To do —
Word for word, restate the entries below, but exclude the images.
** Opening Stored data block **
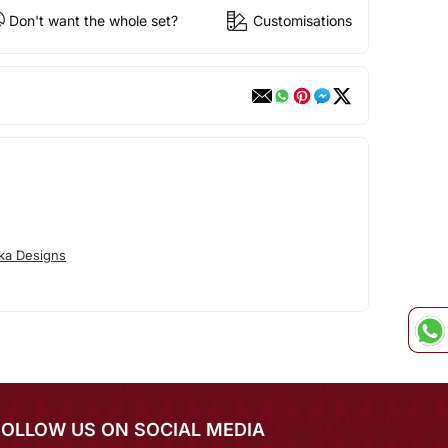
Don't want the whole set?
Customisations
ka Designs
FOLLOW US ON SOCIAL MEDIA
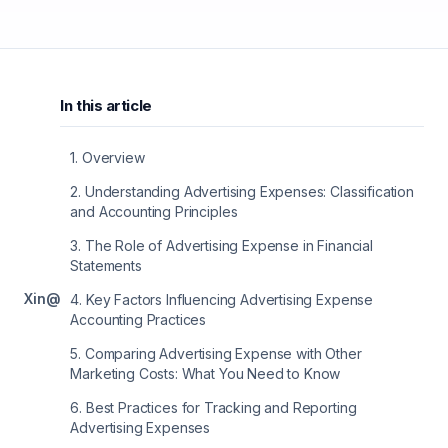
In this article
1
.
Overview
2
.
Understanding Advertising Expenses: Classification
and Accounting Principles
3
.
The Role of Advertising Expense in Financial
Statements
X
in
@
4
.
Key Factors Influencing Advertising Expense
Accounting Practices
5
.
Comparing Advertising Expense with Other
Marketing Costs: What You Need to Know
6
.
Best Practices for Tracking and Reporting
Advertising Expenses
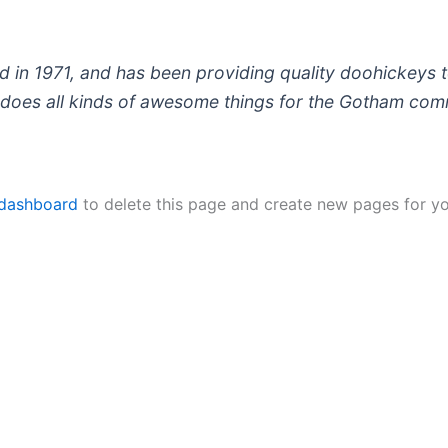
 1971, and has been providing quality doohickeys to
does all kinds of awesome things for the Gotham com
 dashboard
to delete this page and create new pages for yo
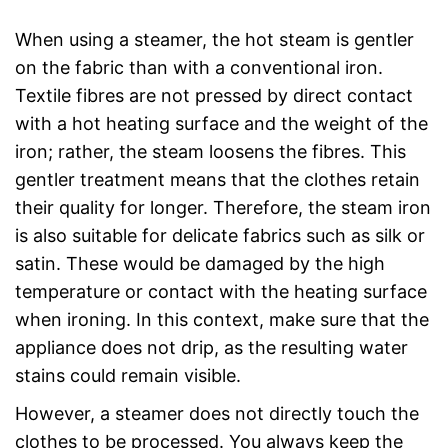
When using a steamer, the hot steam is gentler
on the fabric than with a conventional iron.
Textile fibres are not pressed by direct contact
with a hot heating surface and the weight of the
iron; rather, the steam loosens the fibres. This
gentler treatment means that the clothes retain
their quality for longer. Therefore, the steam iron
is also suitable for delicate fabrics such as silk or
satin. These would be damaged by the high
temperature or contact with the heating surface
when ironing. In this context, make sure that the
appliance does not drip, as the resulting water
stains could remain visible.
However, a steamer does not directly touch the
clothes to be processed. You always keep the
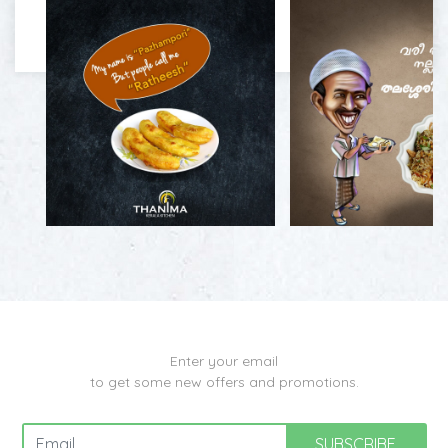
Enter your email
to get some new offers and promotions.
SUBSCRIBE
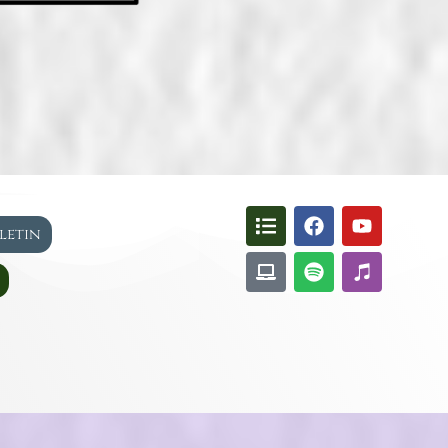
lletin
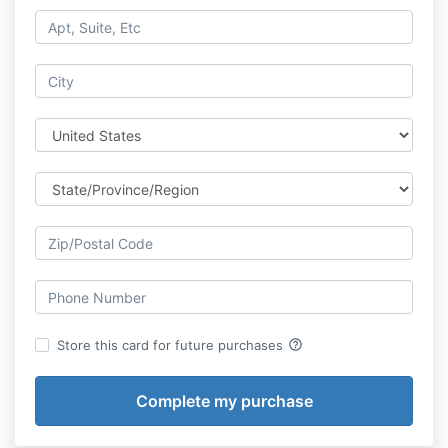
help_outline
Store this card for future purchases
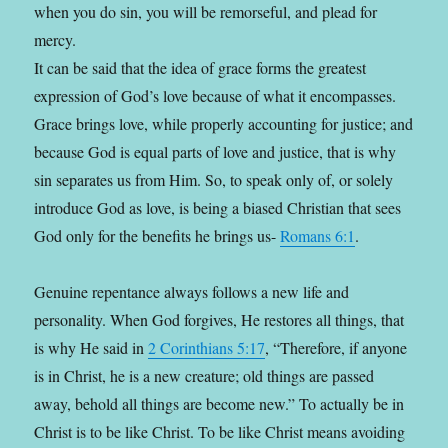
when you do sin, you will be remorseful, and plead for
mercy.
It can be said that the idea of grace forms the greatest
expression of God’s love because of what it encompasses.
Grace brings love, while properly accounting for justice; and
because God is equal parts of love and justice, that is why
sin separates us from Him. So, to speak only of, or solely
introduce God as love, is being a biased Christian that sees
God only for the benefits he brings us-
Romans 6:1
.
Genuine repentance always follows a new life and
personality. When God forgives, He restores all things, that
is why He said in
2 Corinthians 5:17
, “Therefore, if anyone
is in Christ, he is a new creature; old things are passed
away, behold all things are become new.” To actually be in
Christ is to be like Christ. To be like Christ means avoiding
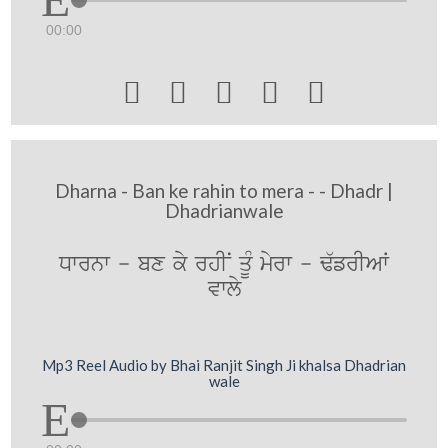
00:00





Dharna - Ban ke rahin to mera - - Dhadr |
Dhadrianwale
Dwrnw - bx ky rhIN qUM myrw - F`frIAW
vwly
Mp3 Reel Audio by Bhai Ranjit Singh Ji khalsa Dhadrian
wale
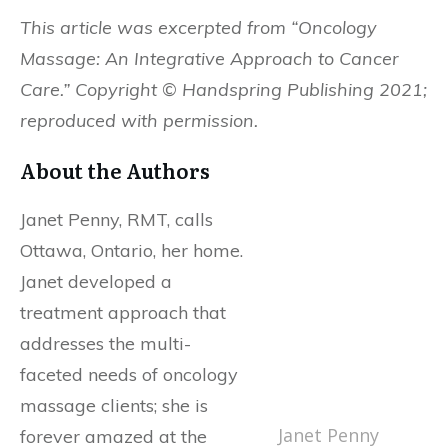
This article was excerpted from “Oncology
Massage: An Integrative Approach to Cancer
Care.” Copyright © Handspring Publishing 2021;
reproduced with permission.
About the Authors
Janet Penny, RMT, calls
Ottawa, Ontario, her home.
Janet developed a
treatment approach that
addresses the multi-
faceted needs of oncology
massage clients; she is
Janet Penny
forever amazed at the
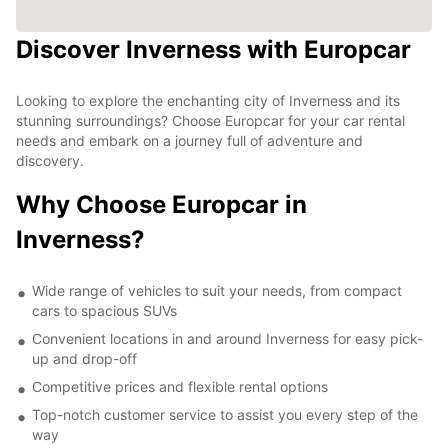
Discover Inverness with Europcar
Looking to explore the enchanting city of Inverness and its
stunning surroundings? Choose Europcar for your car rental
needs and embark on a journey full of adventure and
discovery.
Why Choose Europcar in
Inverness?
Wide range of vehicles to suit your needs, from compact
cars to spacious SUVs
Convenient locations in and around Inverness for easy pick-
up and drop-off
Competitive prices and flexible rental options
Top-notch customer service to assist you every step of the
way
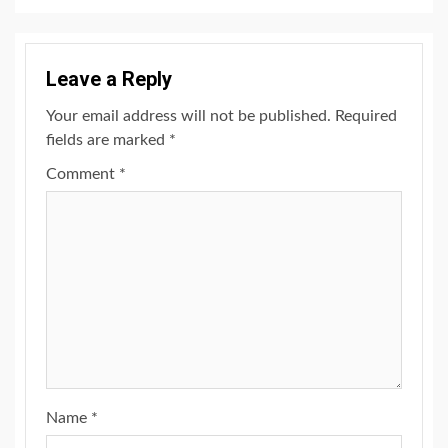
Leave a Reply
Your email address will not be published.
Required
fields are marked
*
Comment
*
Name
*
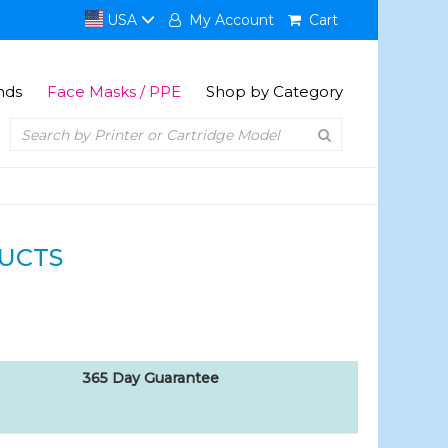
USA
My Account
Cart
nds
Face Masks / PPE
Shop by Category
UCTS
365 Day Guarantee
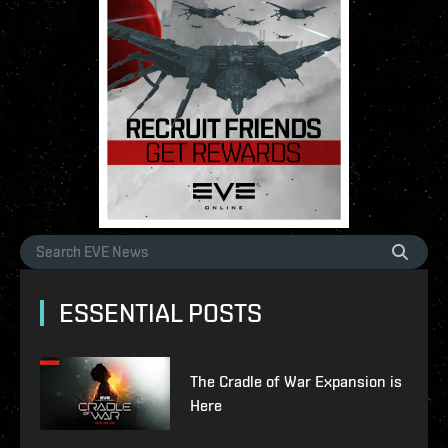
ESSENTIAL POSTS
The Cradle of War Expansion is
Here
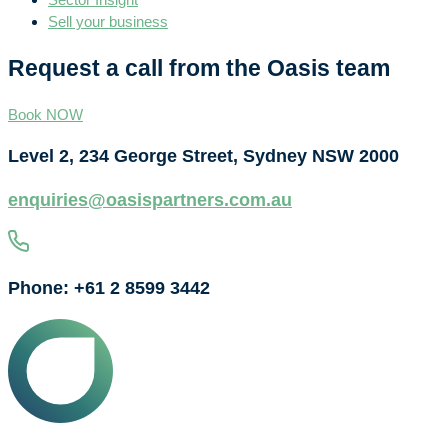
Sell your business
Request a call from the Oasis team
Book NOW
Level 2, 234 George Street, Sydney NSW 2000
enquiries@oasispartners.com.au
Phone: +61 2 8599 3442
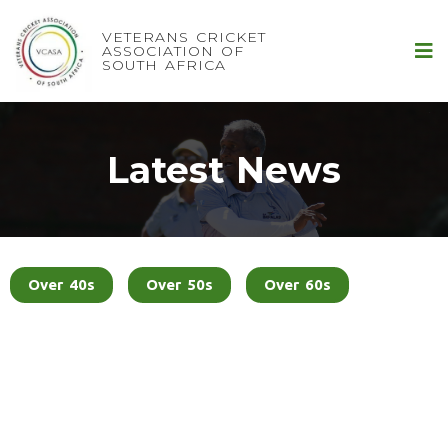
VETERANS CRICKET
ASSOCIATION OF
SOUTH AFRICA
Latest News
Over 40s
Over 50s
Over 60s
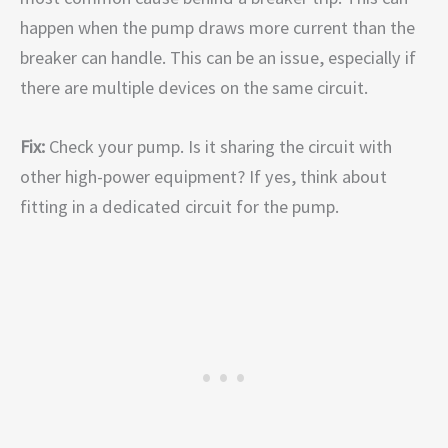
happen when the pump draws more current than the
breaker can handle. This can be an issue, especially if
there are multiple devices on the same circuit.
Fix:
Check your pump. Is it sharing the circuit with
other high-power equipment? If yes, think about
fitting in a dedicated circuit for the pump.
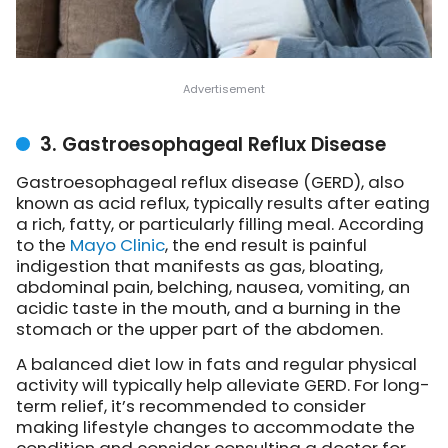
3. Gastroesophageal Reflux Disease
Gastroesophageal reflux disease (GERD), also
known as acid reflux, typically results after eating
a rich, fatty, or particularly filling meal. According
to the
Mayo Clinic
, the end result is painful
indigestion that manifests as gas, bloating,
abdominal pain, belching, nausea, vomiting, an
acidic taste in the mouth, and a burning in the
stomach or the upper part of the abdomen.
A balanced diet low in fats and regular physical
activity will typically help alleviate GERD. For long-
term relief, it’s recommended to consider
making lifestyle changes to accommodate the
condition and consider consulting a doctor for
** Closing Stored data block **
Exercise output —
Don't want the whole set?
Customisations
ka Designs
FOLLOW US ON SOCIAL MEDIA
In this article
1
.
Overview
2
.
Understanding Advertising Expenses: Classification
and Accounting Principles
3
.
The Role of Advertising Expense in Financial
Statements
X
in
@
4
.
Key Factors Influencing Advertising Expense
Accounting Practices
5
.
Comparing Advertising Expense with Other
Marketing Costs: What You Need to Know
6
.
Best Practices for Tracking and Reporting
Advertising Expenses
 1971, and has been providing quality doohickeys to
does all kinds of awesome things for the Gotham com
 dashboard
to delete this page and create new pages for yo
When using a steamer, the hot steam is gentler
on the fabric than with a conventional iron.
Textile fibres are not pressed by direct contact
with a hot heating surface and the weight of the
iron; rather, the steam loosens the fibres. This
gentler treatment means that the clothes retain
their quality for longer. Therefore, the steam iron
is also suitable for delicate fabrics such as silk or
satin. These would be damaged by the high
temperature or contact with the heating surface
when ironing. In this context, make sure that the
appliance does not drip, as the resulting water
stains could remain visible.
However, a steamer does not directly touch the
clothes to be processed. You always keep the
Enter your email
to get some new offers and promotions.
SUBSCRIBE
lletin
help_outline
Store this card for future purchases
when you do sin, you will be remorseful, and plead for
mercy.
It can be said that the idea of grace forms the greatest
expression of God’s love because of what it encompasses.
Grace brings love, while properly accounting for justice; and
because God is equal parts of love and justice, that is why
sin separates us from Him. So, to speak only of, or solely
introduce God as love, is being a biased Christian that sees
God only for the benefits he brings us-
Romans 6:1
.
Genuine repentance always follows a new life and
personality. When God forgives, He restores all things, that
is why He said in
2 Corinthians 5:17
, “Therefore, if anyone
is in Christ, he is a new creature; old things are passed
away, behold all things are become new.” To actually be in
Christ is to be like Christ. To be like Christ means avoiding
00:00





Dharna - Ban ke rahin to mera - - Dhadr |
Dhadrianwale
Dwrnw - bx ky rhIN qUM myrw - F`frIAW
vwly
Mp3 Reel Audio by Bhai Ranjit Singh Ji khalsa Dhadrian
wale
This article was excerpted from “Oncology
Massage: An Integrative Approach to Cancer
Care.” Copyright © Handspring Publishing 2021;
reproduced with permission.
About the Authors
Janet Penny, RMT, calls
Ottawa, Ontario, her home.
Janet developed a
treatment approach that
addresses the multi-
faceted needs of oncology
massage clients; she is
Janet Penny
forever amazed at the
Discover Inverness with Europcar
Looking to explore the enchanting city of Inverness and its
stunning surroundings? Choose Europcar for your car rental
needs and embark on a journey full of adventure and
discovery.
Why Choose Europcar in
Inverness?
Wide range of vehicles to suit your needs, from compact
cars to spacious SUVs
Convenient locations in and around Inverness for easy pick-
up and drop-off
Competitive prices and flexible rental options
Top-notch customer service to assist you every step of the
way
Leave a Reply
Your email address will not be published.
Required
fields are marked
*
Comment
*
Name
*
USA
My Account
Cart
nds
Face Masks / PPE
Shop by Category
UCTS
365 Day Guarantee
ESSENTIAL POSTS
The Cradle of War Expansion is
Here
Sell your business
Request a call from the Oasis team
Book NOW
Level 2, 234 George Street, Sydney NSW 2000
enquiries@oasispartners.com.au
Phone: +61 2 8599 3442
VETERANS CRICKET
ASSOCIATION OF
SOUTH AFRICA
Latest News
Over 40s
Over 50s
Over 60s
happen when the pump draws more current than the
breaker can handle. This can be an issue, especially if
there are multiple devices on the same circuit.
Fix:
Check your pump. Is it sharing the circuit with
other high-power equipment? If yes, think about
fitting in a dedicated circuit for the pump.
3. Gastroesophageal Reflux Disease
Gastroesophageal reflux disease (GERD), also
known as acid reflux, typically results after eating
a rich, fatty, or particularly filling meal. According
to the
Mayo Clinic
, the end result is painful
indigestion that manifests as gas, bloating,
abdominal pain, belching, nausea, vomiting, an
acidic taste in the mouth, and a burning in the
stomach or the upper part of the abdomen.
A balanced diet low in fats and regular physical
activity will typically help alleviate GERD. For long-
term relief, it’s recommended to consider
making lifestyle changes to accommodate the
condition and consider consulting a doctor for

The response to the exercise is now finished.